DATA LISTING section start

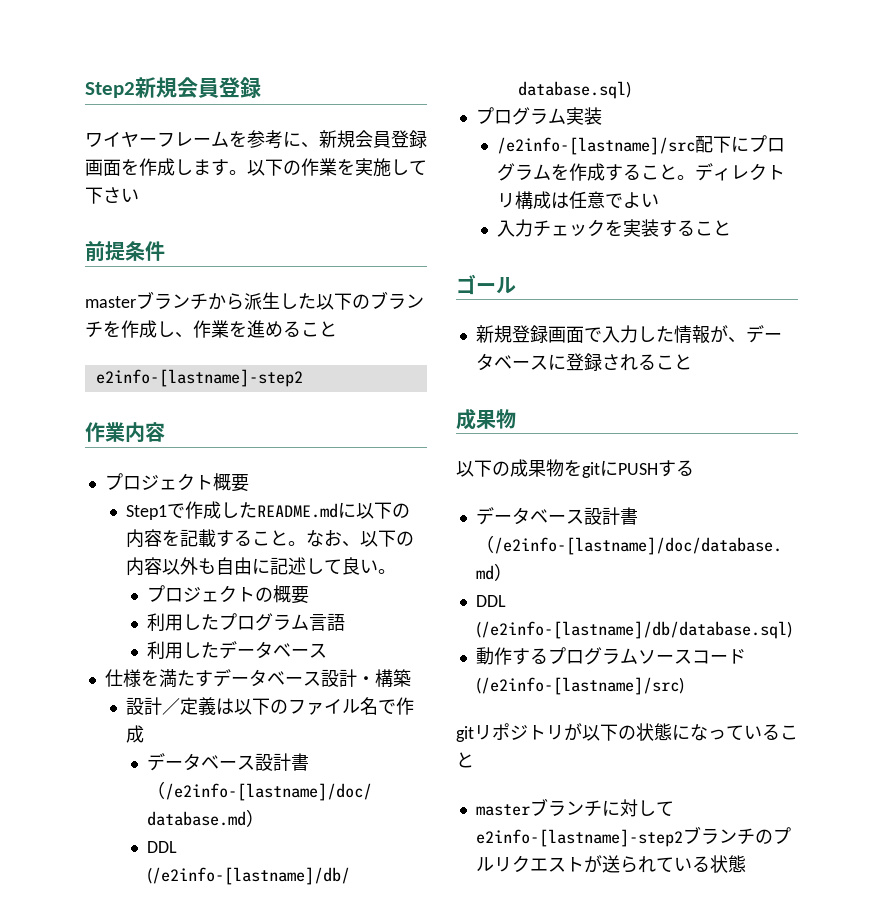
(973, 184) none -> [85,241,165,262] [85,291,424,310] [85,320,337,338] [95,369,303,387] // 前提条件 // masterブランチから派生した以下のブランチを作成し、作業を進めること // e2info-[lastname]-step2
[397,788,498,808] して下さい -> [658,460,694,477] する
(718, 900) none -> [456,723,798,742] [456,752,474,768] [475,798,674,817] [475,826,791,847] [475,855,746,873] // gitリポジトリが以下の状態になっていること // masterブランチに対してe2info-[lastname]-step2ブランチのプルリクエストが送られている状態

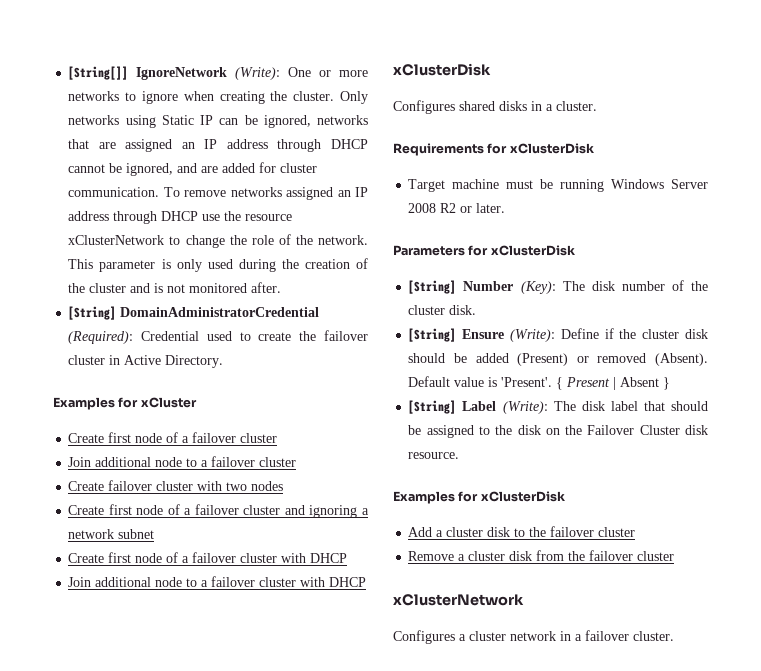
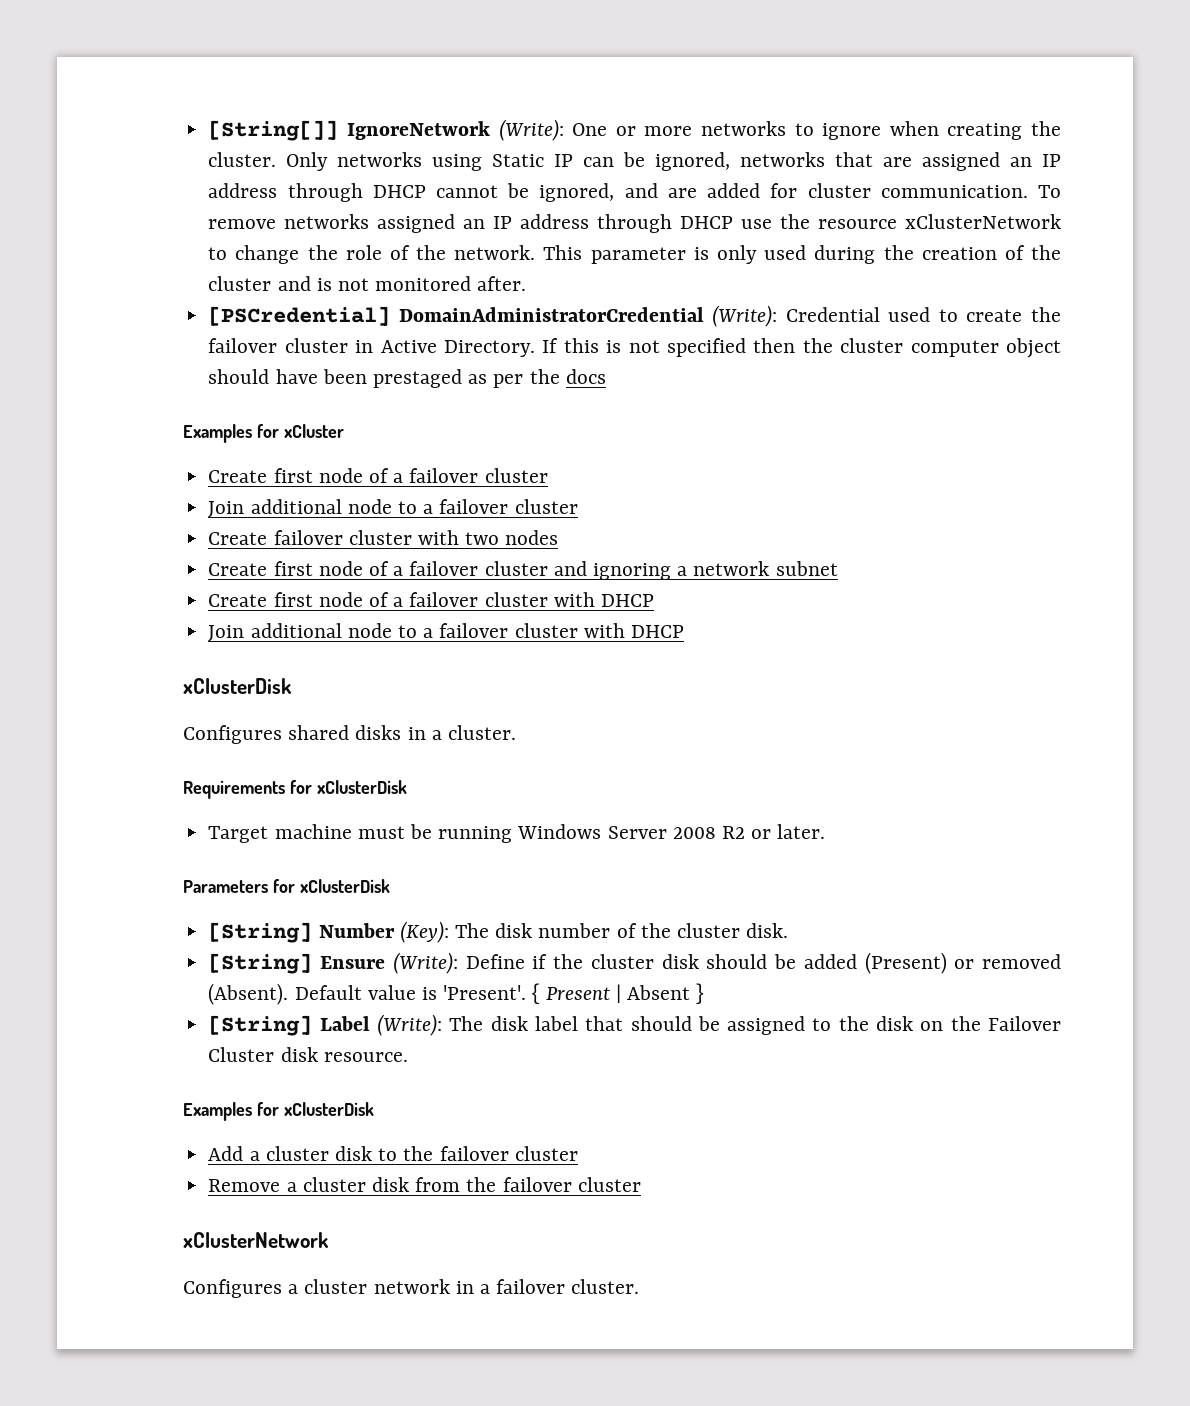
[68,306,320,320] [68,331,134,344] [String] DomainAdministratorCredential (Required): -> [208,305,778,327] [PSCredential] DomainAdministratorCredential (Write):
(224, 361) none -> [542,338,1061,358] [208,369,606,388] If this is not specified then the cluster computer object should have been prestaged as per the docs

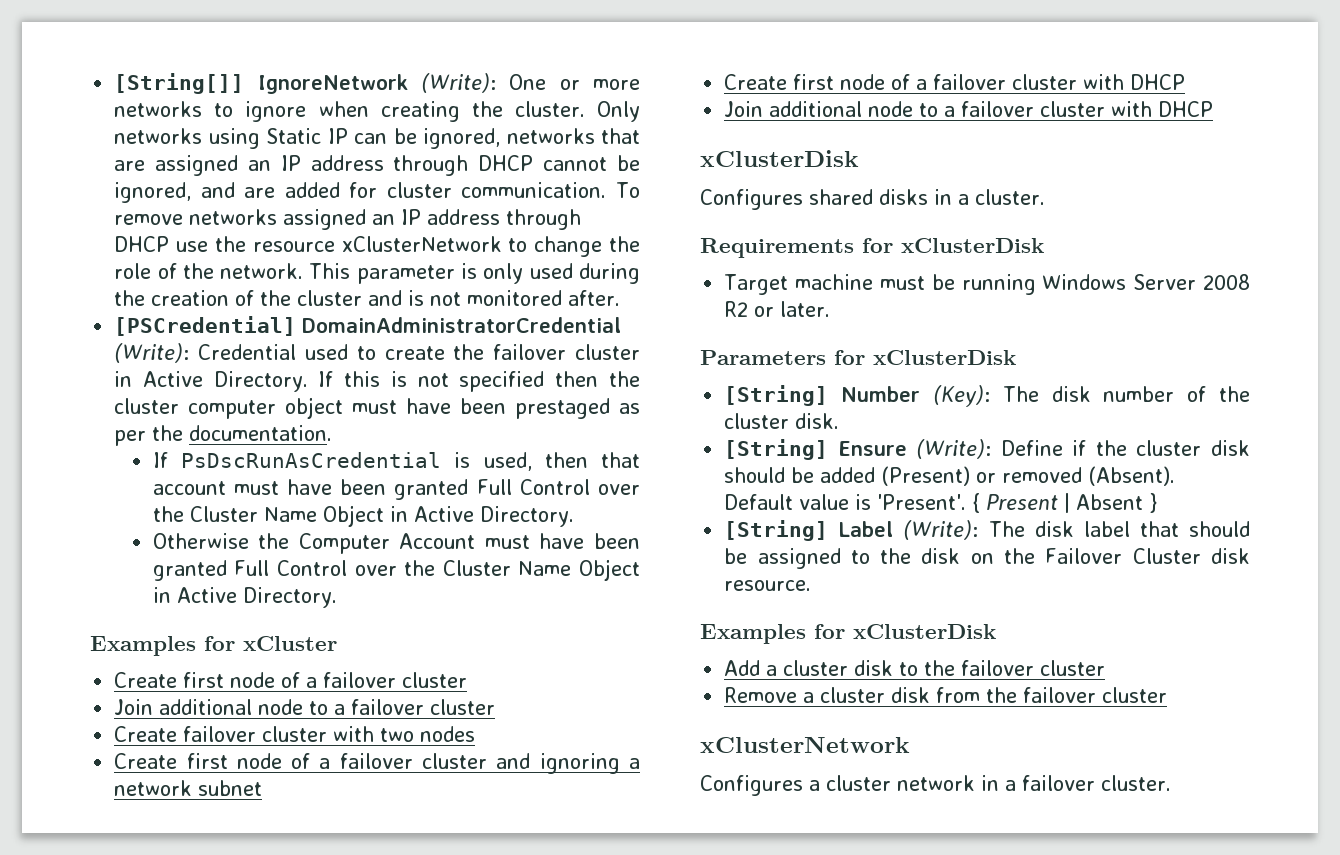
[208,369,270,384] should -> [352,400,398,414] must
[565,369,606,384] docs -> [189,425,333,441] [152,452,640,471] [152,479,641,500] [152,505,574,527] [152,533,640,554] [152,559,640,581] [152,587,337,608] documentation. // If PsDscRunAsCredential is used, then that account must have been granted Full Control over the Cluster Name Object in Active Directory. // Otherwise the Computer Account must have been granted Full Control over the Cluster Name Object in Active Directory.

DATA LISTING section end

▸ PROBLEM REQUIREMENTS: Going through the records, say how many lines hold the string "docs". Only the number should be given.

▸ ANSWER BOX: 2